::: Page text
The town of Sorø, with Sorø Academy, Is located on the northeastern shores of the lake. The academy's campus area features a number of historic buildings, including Sorø Abbey Church.

Parnas Park opened at the former site of the Parnua pavilion in 2015. Parnas Hus plays host to parties and other events. The park also comprises various outdoor activities.

Feldskovpavillonen is a small thatched building with exposed timber framing. It was built in about 1840 by Etatsråd Povelsen and has been frequented by cultural figures such as B.S. Ingemann and Hans Christian Andersen and many others. Ægir at the northwestern corner of the lake is a former residence for a forest worker where it was also possible to have tea. Støvlet Katrines Hus was originally built for Christian IV's mistress Støvlet Cahtrine. It is now operated as a high-end restaurant.

===Nature===
It is surrounded by woodland and green corridors along the shoreline on most of the other sides. Grydebjerg Eood is situated on the west side of the lake. Sønderskov is located to the southeast of the lake, adjoining Flommen on the east side of the lake is grazed by cattle and horses.

==Activities==
===Sailing and rowing===
Sorø Roklub, a rowing lub, is located at the lake.

===Boat tours===
The tour boat Lille Claus has been operating on the lake in the summer time since 1997. It has room for 60 passengers.

===Fishing===
The lake is particularly known for its carp fishing. The carps in the lake weights up to 15 hg. Other fish in the lake include pike, zander and perch. Local sports fishers are organized in Sorø Lystfisker Forening.

===Bathing===
Bathing is mainly done from Skjolden on the east side of the narrow Smallesø section of the lake.
::::::
::: Dataset entries
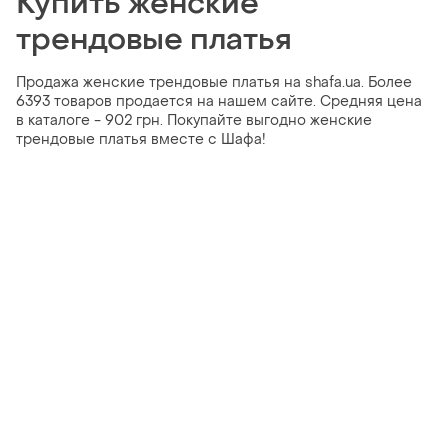
Купить женские
трендовые платья
Продажа женские трендовые платья на shafa.ua. Более
6393 товаров продается на нашем сайте. Средняя цена
в каталоге - 902 грн. Покупайте выгодно женские
трендовые платья вместе с Шафа!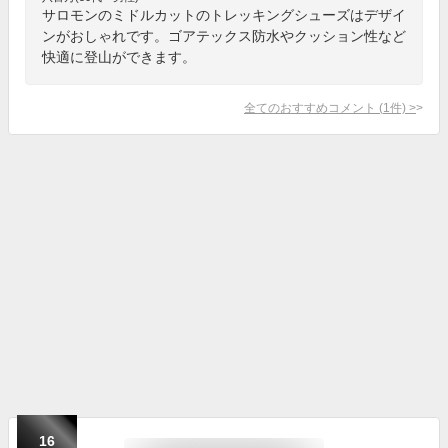
サロモンのミドルカットのトレッキングシューズはデザイ
ンがおしゃれです。ゴアテックス防水やクッション性など
快適に登山ができます。
全てのおすすめコメント
(
1
件)
>
16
::::::
● **Exercise instructions**
Copy the part of the Sorø lake text that begins with the words containing "Feldskovpavillonen is a" and ends with "cattle and horses.", changing "forest worker" to "forest ranger".

● **Exercise response**
Feldskovpavillonen is a small thatched building with exposed timber framing. It was built in about 1840 by Etatsråd Povelsen and has been frequented by cultural figures such as B.S. Ingemann and Hans Christian Andersen and many others. Ægir at the northwestern corner of the lake is a former residence for a forest ranger where it was also possible to have tea. Støvlet Katrines Hus was originally built for Christian IV's mistress Støvlet Cahtrine. It is now operated as a high-end restaurant.

===Nature===
It is surrounded by woodland and green corridors along the shoreline on most of the other sides. Grydebjerg Eood is situated on the west side of the lake. Sønderskov is located to the southeast of the lake, adjoining Flommen on the east side of the lake is grazed by cattle and horses.